§ Objective: Reproduce the part of the text on women and poverty between "As women participate" and "society’s prosperity .", inclusive.

§ Text:

___

It has been said that women who are closest to the world’s most pressing issues are best placed to solve them. Women are economic factors: they produce and process food for the family; they are the primary caretakers of children, the elderly and the sick; and their income and labor are directed toward children’s education, health and well-being.”Women hold up half the sky,” in the words of a Chinese saying, yet that’s mostly an aspiration: in a large slice of the world, girls are uneducated and women marginalized. Most aid programmes   are just trying to make poverty tolerable rather than working to   eliminate it.  What is now needed is   empowerment of women in ways to enable them to work out their own path out of poverty.

As women participate in the economy, they also become more involved socially and politically. Within their communities they may advocate for changes that will better their own lives and those of other girls and women. Even the power of example is important. More families   pay for their girls to attend school if they see women putting their education to use. More importantly, a loan in the hands of a woman has a better chance to change not just her life, but to improve her children’s opportunities and her society’s prosperity .

___

§ Rows:
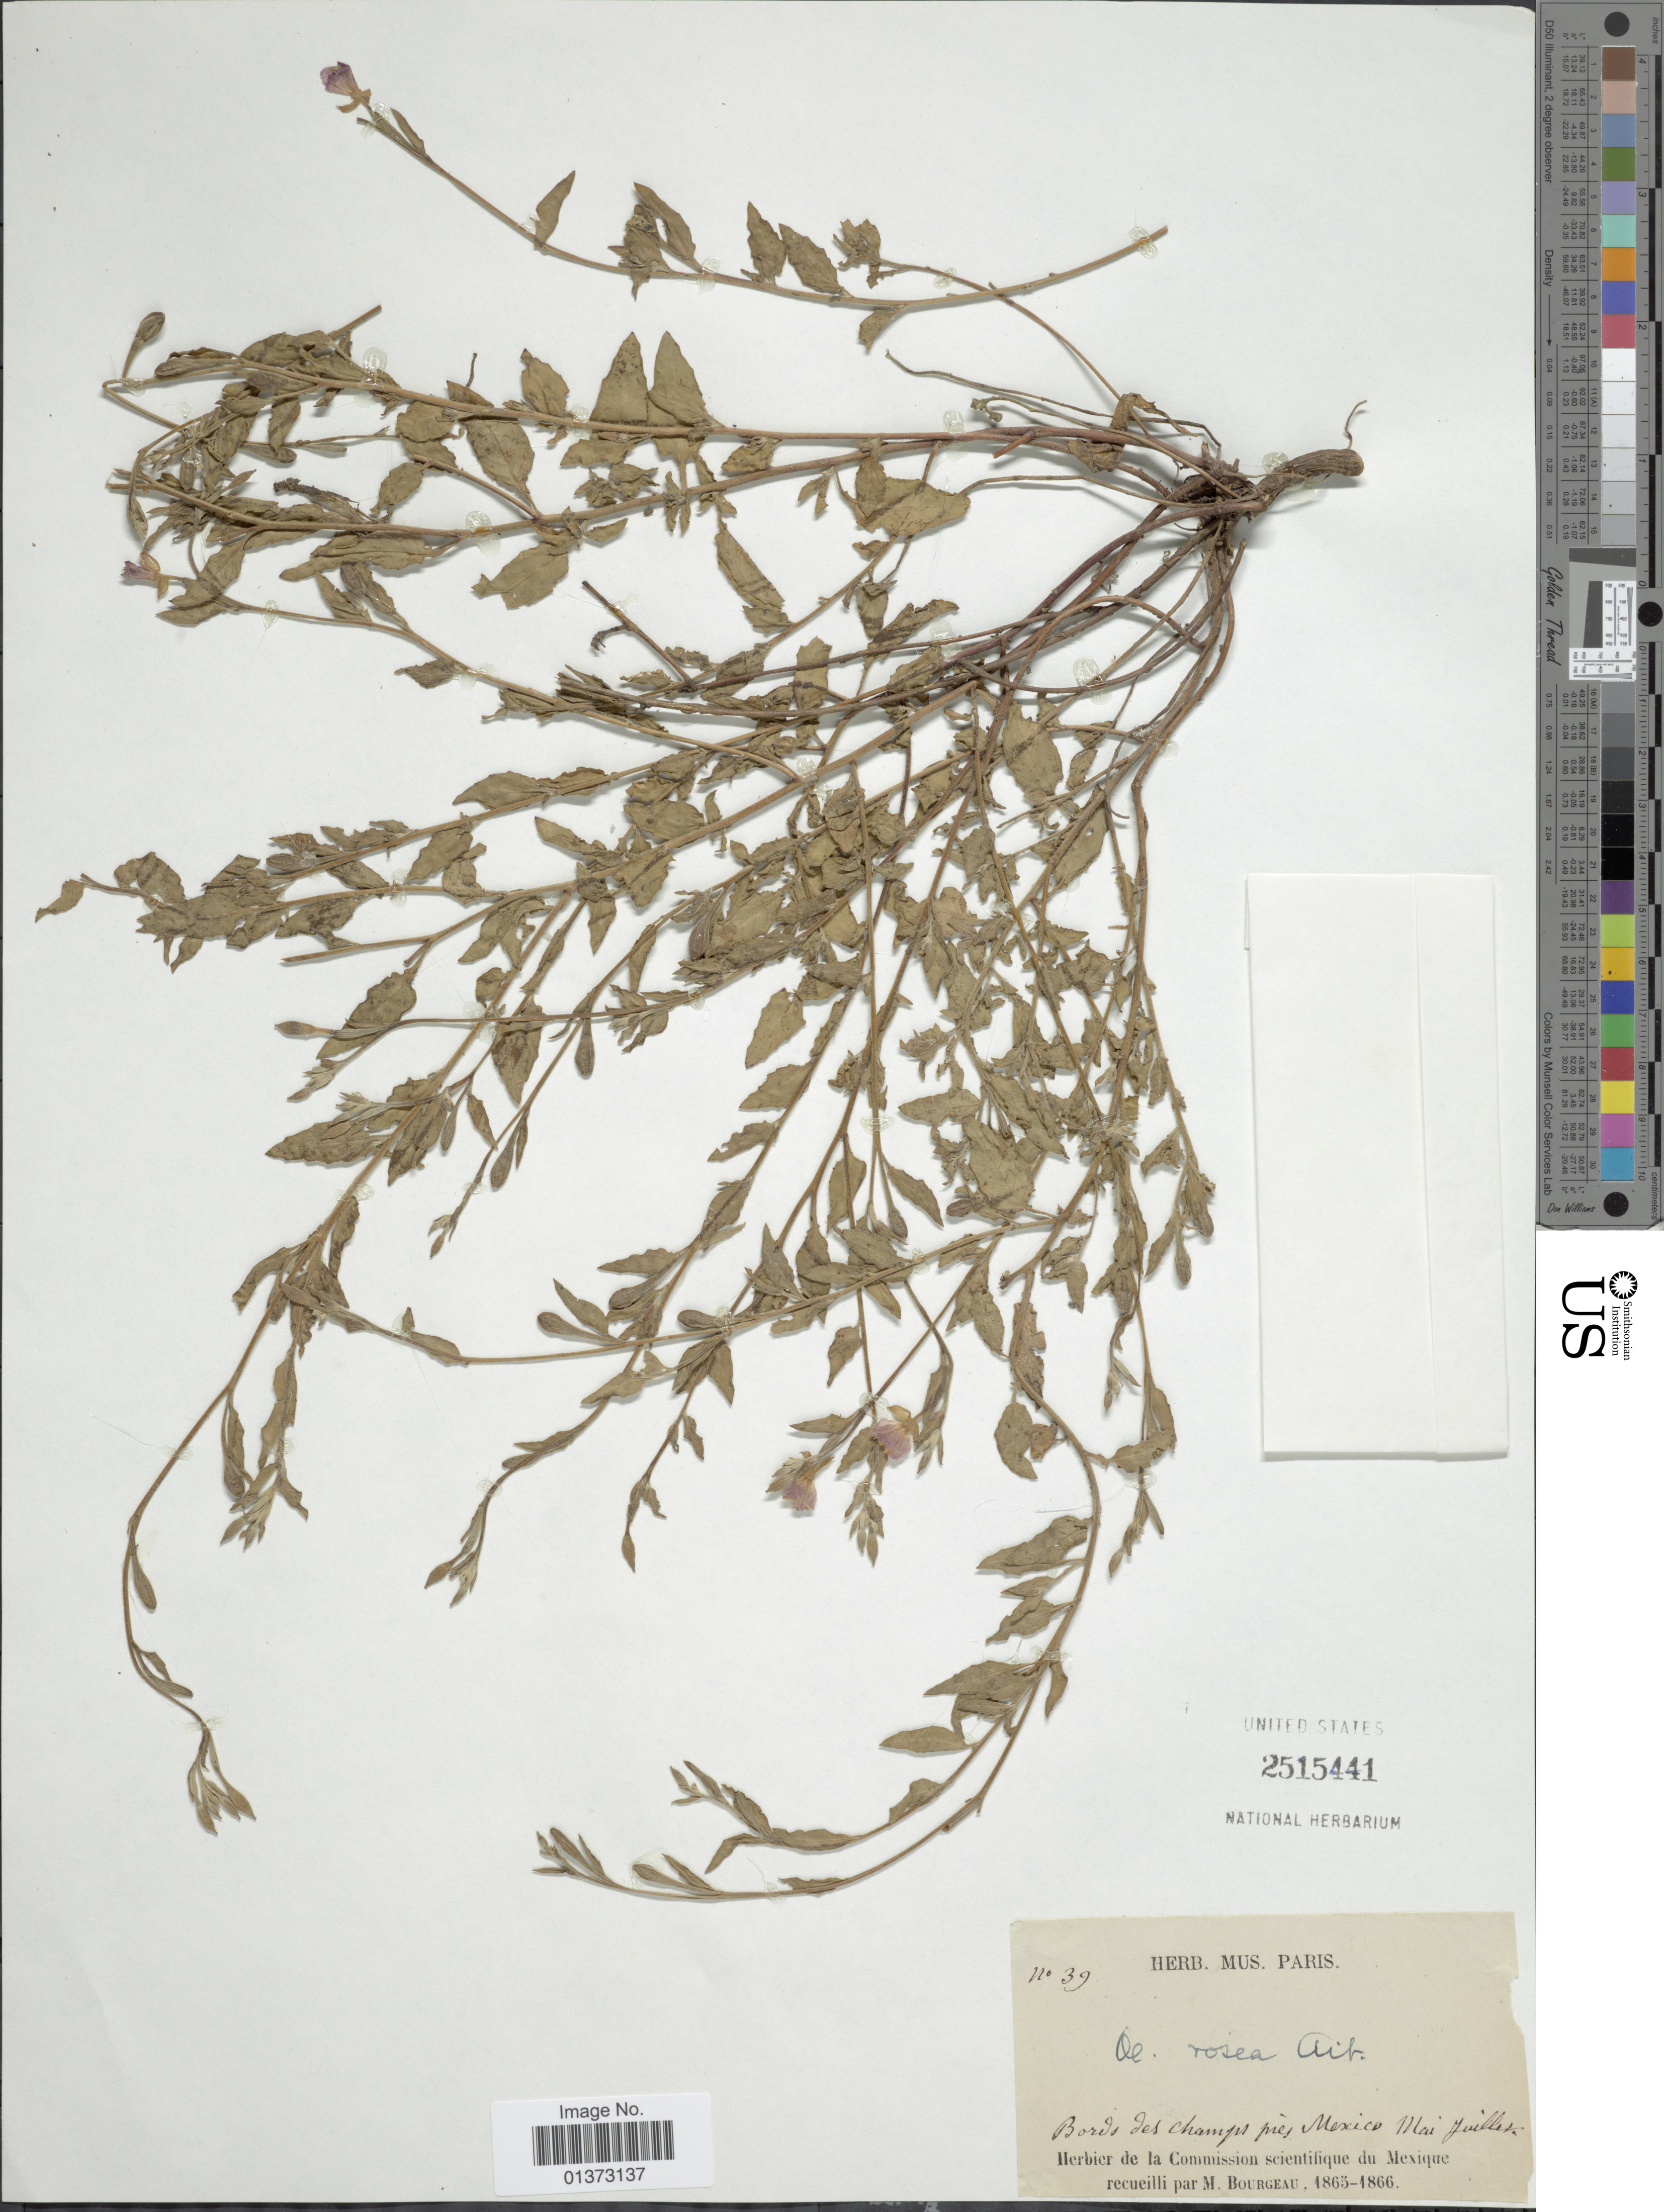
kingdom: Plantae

___

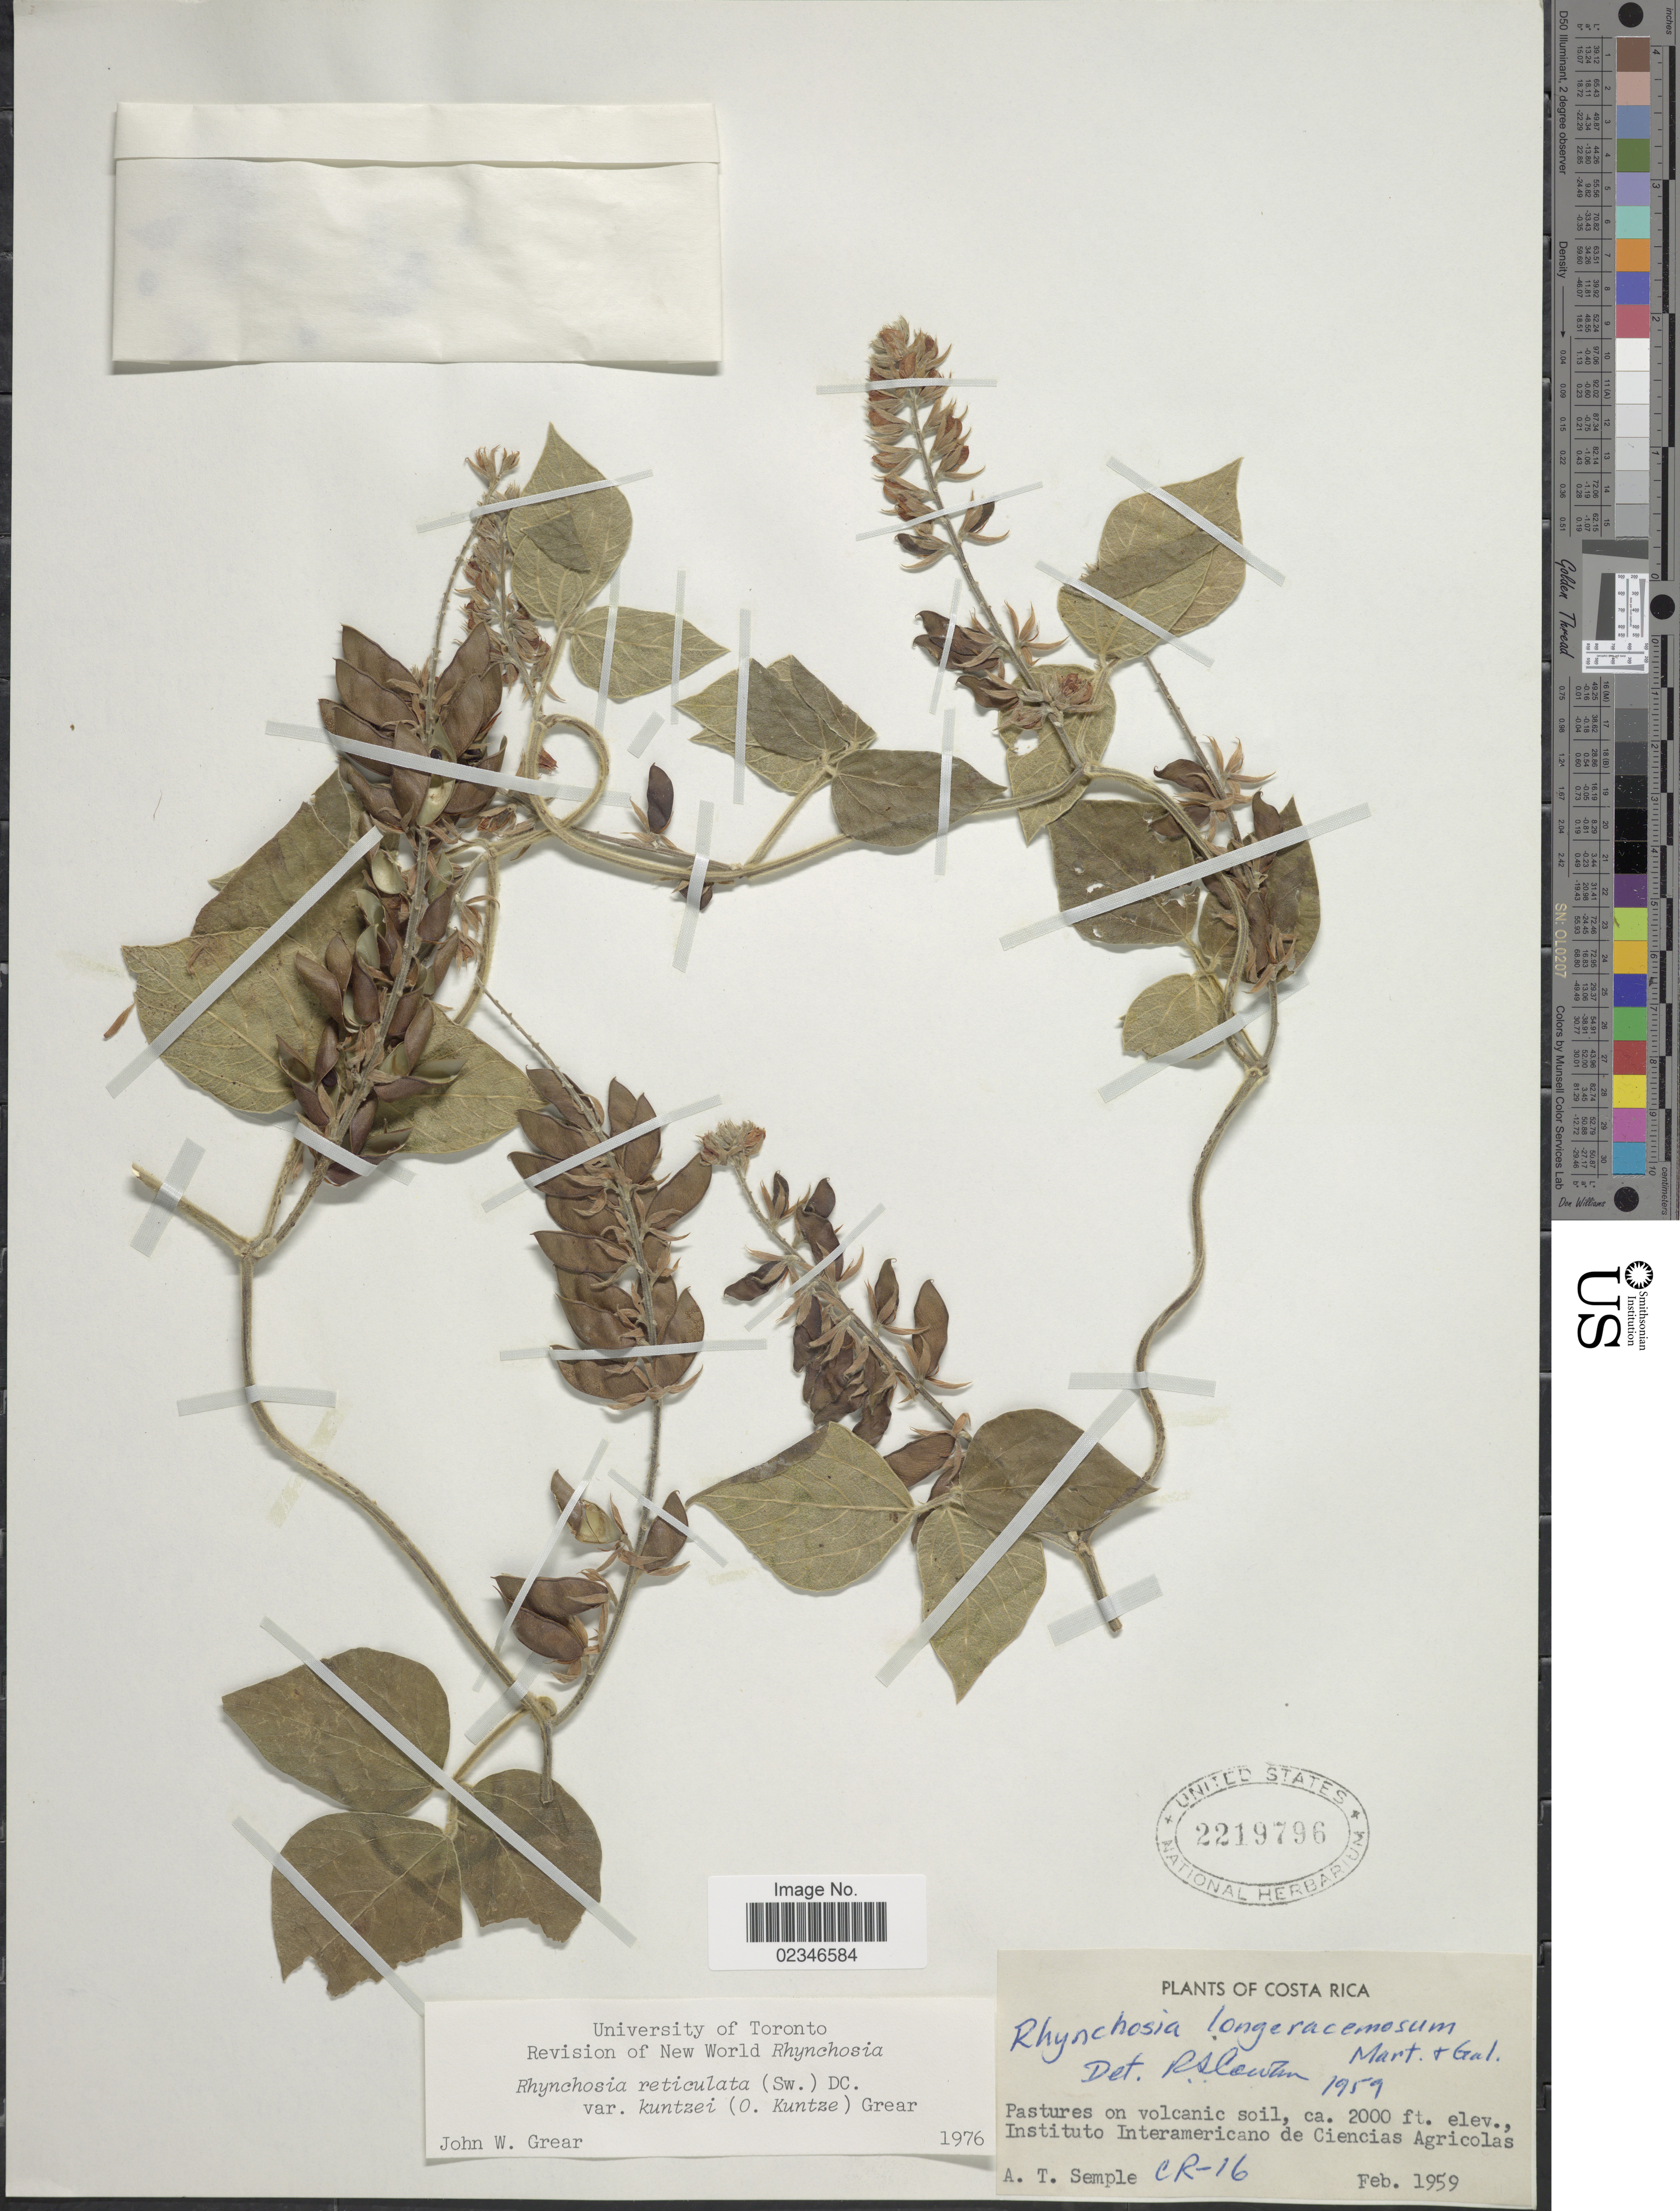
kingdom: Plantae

___

§ Problem solution:
As women participate in the economy, they also become more involved socially and politically. Within their communities they may advocate for changes that will better their own lives and those of other girls and women. Even the power of example is important. More families   pay for their girls to attend school if they see women putting their education to use. More importantly, a loan in the hands of a woman has a better chance to change not just her life, but to improve her children’s opportunities and her society’s prosperity .